PROBLEM:
Set out exactly every line of the entries below, starting at the line that holds "9: (127, 219, 3.01)" and stopping after the line that holds "48: (57, 80, 3.01)".

- Opening Delimiter -

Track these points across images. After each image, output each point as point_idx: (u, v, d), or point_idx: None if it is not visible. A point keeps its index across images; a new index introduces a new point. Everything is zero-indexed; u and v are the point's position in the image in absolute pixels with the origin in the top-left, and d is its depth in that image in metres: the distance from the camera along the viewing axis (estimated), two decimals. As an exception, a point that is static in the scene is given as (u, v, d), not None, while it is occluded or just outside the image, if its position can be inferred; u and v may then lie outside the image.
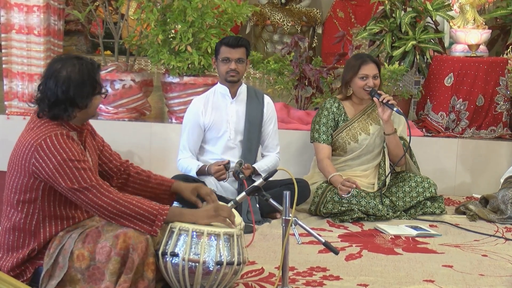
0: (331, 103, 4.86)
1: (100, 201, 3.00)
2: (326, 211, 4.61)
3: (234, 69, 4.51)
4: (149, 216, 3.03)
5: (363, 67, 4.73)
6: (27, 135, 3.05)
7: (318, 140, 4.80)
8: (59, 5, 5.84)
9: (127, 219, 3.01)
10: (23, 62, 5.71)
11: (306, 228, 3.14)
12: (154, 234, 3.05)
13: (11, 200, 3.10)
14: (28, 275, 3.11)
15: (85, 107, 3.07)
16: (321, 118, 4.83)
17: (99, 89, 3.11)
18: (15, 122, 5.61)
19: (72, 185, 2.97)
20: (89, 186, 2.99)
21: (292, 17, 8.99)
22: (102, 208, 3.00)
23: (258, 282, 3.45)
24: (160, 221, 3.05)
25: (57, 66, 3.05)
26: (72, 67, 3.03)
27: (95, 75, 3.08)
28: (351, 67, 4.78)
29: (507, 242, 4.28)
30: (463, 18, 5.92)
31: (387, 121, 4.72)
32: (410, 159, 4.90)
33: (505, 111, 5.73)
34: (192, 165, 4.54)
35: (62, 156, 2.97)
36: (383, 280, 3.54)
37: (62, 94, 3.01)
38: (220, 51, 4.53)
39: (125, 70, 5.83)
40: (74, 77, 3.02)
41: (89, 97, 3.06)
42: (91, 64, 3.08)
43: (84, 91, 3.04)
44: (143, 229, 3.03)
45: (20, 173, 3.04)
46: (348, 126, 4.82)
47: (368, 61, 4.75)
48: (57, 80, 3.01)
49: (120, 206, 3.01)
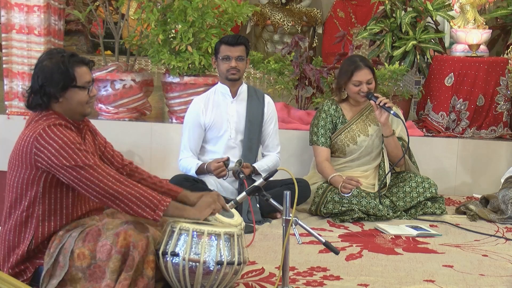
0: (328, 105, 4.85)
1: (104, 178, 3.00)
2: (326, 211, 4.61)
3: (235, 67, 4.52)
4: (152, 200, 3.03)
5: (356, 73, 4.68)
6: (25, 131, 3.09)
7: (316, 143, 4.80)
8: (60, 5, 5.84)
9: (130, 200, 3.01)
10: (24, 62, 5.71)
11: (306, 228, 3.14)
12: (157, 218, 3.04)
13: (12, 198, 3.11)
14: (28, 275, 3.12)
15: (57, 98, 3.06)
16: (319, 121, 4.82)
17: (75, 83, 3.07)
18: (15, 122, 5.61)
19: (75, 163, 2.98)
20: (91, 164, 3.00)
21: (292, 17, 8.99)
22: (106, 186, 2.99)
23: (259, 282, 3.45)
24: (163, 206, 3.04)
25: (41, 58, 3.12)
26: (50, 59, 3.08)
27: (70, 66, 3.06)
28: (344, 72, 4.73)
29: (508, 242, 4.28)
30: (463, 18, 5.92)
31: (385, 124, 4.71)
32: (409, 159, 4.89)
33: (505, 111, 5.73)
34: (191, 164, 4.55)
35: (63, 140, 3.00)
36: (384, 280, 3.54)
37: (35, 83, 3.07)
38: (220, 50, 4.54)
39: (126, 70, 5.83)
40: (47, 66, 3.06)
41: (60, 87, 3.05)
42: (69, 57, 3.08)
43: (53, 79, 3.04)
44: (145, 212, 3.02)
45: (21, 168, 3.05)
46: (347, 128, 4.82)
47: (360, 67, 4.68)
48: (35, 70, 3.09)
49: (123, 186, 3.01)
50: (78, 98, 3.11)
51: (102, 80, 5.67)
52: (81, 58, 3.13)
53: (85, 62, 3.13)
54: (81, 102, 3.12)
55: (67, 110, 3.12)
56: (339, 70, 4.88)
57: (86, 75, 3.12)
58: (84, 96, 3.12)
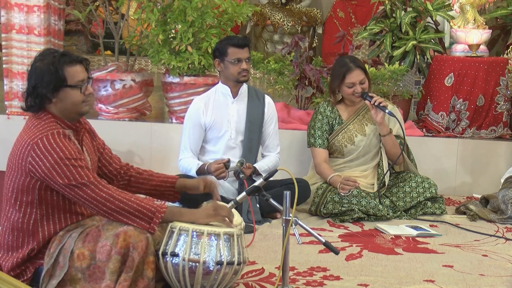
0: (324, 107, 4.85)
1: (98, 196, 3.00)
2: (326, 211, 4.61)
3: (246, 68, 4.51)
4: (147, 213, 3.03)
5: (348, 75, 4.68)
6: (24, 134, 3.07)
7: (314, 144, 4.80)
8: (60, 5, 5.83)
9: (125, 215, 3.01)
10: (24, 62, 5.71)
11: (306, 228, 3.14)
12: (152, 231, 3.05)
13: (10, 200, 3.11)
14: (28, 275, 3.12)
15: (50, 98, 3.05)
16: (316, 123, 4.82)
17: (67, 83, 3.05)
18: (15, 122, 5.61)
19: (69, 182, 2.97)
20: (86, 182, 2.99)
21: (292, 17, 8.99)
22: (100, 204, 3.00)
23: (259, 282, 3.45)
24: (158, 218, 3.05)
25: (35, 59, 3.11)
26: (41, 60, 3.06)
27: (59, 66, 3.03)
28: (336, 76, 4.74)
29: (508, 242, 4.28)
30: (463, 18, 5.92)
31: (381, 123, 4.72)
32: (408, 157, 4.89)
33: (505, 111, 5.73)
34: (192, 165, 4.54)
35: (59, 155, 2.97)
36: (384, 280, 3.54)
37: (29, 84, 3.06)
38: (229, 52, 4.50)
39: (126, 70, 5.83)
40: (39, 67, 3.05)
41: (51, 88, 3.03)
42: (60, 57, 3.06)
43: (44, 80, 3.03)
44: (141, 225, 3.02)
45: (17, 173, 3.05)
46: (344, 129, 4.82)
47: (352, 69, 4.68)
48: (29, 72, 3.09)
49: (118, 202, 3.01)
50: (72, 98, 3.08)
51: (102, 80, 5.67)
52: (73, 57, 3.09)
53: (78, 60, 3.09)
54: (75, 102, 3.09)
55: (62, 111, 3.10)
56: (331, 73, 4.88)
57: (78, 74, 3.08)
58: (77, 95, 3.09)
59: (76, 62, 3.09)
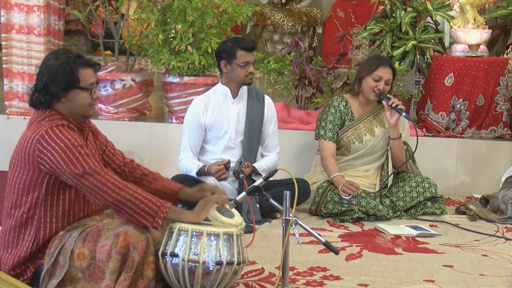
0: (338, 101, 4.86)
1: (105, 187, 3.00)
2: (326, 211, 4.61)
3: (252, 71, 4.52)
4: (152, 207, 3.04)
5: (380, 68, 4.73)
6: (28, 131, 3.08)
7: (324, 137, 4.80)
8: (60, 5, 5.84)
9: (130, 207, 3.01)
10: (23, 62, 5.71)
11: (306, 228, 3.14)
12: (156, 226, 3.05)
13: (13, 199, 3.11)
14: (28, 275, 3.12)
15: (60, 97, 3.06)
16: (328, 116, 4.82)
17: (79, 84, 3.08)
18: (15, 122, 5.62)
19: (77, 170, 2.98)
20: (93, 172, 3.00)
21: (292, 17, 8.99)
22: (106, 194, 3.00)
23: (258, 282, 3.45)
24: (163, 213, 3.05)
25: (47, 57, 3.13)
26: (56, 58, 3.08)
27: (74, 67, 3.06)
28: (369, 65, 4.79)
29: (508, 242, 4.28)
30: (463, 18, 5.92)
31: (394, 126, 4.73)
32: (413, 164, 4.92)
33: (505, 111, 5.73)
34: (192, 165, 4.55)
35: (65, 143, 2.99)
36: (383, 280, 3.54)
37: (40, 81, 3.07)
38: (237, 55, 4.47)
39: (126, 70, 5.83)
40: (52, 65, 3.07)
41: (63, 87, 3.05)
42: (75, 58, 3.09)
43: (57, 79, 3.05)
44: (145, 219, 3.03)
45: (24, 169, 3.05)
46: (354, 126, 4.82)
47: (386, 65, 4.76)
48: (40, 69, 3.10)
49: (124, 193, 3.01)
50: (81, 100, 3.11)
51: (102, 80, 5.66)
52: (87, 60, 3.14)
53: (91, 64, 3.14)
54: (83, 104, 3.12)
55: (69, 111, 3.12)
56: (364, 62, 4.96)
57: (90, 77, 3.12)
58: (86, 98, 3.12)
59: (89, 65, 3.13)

- Closing Delimiter -
- Opening Delimiter -

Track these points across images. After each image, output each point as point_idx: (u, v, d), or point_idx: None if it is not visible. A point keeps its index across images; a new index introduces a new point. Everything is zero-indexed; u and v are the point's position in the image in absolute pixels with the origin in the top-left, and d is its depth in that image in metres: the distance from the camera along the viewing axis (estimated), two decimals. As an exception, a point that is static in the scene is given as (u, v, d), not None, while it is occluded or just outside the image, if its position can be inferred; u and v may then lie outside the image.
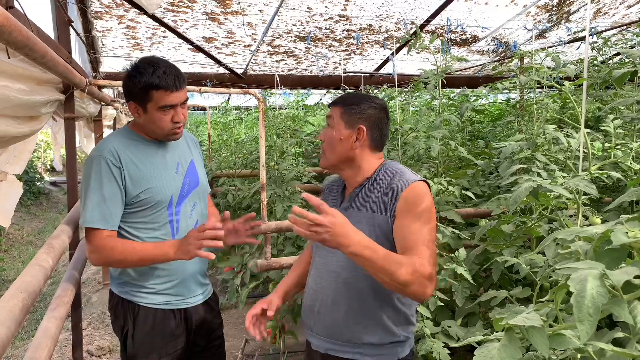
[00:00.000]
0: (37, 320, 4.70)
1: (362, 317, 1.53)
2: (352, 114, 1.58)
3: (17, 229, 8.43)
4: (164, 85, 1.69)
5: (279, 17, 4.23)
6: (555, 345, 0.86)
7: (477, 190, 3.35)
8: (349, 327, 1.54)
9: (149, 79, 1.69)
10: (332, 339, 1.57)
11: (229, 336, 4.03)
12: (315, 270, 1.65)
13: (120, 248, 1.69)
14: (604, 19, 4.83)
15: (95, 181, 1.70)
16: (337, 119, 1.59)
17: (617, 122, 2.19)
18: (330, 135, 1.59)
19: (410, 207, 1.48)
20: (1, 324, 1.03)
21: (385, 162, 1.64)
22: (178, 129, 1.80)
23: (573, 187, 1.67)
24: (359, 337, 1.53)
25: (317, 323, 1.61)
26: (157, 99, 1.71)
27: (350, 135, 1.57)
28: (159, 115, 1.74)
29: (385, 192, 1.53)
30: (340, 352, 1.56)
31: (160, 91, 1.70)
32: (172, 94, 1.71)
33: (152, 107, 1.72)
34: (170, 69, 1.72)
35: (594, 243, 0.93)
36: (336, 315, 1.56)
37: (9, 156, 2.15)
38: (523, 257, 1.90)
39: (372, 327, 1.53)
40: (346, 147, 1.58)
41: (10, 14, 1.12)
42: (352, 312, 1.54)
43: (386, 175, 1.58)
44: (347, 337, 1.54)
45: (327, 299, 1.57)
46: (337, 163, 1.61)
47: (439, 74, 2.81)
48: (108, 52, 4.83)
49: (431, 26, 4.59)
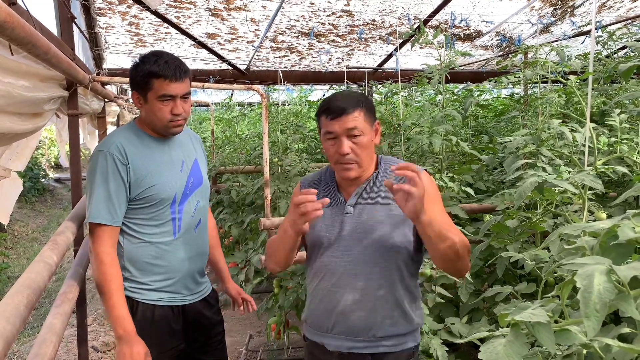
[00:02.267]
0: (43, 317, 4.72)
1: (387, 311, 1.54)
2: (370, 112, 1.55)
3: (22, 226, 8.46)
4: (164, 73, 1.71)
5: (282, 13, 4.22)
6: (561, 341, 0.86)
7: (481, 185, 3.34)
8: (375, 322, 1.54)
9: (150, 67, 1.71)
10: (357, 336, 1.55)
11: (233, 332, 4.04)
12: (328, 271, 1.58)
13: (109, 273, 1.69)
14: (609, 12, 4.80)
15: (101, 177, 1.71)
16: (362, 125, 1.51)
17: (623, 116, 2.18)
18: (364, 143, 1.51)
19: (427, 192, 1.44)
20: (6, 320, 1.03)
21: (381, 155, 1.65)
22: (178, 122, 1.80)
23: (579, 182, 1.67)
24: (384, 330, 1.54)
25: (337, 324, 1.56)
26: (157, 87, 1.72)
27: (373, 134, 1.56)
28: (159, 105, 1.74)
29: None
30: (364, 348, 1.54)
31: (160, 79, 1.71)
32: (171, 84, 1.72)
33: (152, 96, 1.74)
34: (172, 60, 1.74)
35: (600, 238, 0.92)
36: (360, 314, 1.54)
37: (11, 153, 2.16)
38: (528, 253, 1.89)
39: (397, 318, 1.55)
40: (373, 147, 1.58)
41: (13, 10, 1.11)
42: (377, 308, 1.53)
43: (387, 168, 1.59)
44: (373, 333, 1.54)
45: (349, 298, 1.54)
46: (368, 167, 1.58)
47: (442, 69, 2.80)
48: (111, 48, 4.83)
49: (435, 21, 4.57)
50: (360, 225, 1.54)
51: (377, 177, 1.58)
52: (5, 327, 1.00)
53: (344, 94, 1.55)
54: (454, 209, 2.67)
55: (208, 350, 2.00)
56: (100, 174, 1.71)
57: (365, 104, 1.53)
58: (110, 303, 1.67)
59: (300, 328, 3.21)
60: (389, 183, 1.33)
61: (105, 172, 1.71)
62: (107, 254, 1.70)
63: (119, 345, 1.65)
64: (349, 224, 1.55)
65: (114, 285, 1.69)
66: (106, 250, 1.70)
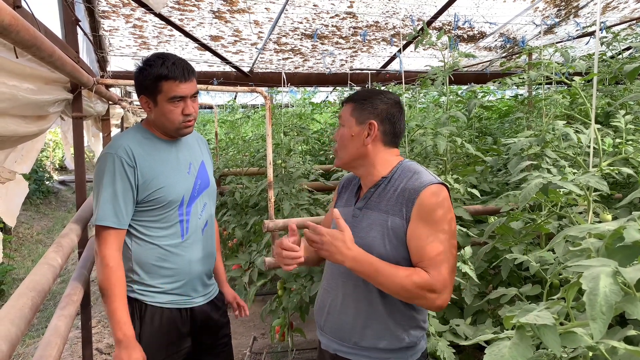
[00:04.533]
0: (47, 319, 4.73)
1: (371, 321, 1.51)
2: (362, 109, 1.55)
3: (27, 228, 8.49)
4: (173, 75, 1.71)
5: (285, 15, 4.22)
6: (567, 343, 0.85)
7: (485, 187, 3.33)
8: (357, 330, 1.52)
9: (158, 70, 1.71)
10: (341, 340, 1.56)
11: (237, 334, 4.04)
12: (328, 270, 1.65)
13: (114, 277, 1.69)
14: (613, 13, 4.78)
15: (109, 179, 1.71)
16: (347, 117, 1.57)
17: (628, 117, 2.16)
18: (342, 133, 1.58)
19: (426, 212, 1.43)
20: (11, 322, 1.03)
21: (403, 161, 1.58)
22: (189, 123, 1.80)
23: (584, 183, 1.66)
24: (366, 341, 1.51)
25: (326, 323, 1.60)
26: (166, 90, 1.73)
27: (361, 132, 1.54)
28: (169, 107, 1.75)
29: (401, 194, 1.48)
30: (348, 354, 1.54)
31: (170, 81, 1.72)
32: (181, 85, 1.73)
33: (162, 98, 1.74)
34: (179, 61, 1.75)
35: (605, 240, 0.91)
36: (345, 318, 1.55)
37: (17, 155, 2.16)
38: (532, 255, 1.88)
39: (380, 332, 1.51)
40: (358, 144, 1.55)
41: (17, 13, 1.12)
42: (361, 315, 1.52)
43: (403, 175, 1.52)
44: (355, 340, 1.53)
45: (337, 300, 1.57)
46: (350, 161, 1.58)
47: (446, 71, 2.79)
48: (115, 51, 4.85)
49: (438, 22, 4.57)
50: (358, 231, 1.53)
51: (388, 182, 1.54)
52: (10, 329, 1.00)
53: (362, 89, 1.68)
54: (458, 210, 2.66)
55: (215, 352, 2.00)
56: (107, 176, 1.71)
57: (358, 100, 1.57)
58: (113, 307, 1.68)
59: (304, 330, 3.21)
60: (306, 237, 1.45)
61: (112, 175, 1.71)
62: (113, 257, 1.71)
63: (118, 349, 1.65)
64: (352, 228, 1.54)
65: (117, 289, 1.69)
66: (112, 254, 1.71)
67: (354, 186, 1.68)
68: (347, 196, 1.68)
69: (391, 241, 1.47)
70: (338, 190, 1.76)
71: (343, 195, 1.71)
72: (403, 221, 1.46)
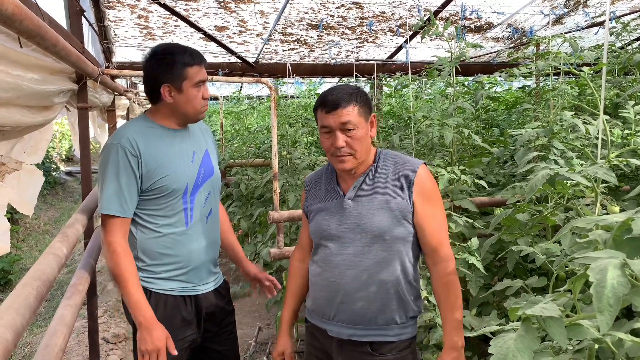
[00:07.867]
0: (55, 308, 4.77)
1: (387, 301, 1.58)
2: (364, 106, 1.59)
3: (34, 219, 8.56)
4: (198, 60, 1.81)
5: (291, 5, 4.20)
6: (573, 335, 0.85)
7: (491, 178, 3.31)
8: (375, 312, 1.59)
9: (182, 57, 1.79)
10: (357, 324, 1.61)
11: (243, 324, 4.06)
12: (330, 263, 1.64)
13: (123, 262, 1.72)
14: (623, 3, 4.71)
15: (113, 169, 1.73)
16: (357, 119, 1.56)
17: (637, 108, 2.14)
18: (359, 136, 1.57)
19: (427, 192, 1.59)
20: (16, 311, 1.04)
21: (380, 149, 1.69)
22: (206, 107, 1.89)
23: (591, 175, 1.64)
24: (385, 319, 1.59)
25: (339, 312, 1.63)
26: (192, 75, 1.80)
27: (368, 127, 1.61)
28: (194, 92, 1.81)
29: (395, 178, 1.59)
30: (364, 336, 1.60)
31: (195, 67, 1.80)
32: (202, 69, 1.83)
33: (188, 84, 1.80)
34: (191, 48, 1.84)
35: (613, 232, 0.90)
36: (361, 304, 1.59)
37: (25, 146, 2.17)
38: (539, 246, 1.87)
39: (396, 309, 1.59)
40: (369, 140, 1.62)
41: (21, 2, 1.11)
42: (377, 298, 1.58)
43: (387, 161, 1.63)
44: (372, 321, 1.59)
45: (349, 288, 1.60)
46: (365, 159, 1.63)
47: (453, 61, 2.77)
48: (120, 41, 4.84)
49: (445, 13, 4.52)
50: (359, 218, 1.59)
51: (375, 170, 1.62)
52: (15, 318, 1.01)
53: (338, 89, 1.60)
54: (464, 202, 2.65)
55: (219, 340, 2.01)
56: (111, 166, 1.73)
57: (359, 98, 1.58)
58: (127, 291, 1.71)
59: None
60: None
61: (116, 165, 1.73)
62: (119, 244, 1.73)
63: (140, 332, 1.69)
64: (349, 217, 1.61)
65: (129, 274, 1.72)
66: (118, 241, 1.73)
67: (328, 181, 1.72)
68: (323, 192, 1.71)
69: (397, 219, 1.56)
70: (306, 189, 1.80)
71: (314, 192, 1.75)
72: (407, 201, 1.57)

- Closing Delimiter -

YOUR RESPONSE:
9: (127, 219, 3.01)
10: (23, 62, 5.71)
11: (306, 228, 3.14)
12: (154, 234, 3.05)
13: (11, 200, 3.10)
14: (28, 275, 3.11)
15: (85, 107, 3.07)
16: (321, 118, 4.83)
17: (99, 89, 3.11)
18: (15, 122, 5.61)
19: (72, 185, 2.97)
20: (89, 186, 2.99)
21: (292, 17, 8.99)
22: (102, 208, 3.00)
23: (258, 282, 3.45)
24: (160, 221, 3.05)
25: (57, 66, 3.05)
26: (72, 67, 3.03)
27: (95, 75, 3.08)
28: (351, 67, 4.78)
29: (507, 242, 4.28)
30: (463, 18, 5.92)
31: (387, 121, 4.72)
32: (410, 159, 4.90)
33: (505, 111, 5.73)
34: (192, 165, 4.54)
35: (62, 156, 2.97)
36: (383, 280, 3.54)
37: (62, 94, 3.01)
38: (220, 51, 4.53)
39: (125, 70, 5.83)
40: (74, 77, 3.02)
41: (89, 97, 3.06)
42: (91, 64, 3.08)
43: (84, 91, 3.04)
44: (143, 229, 3.03)
45: (20, 173, 3.04)
46: (348, 126, 4.82)
47: (368, 61, 4.75)
48: (57, 80, 3.01)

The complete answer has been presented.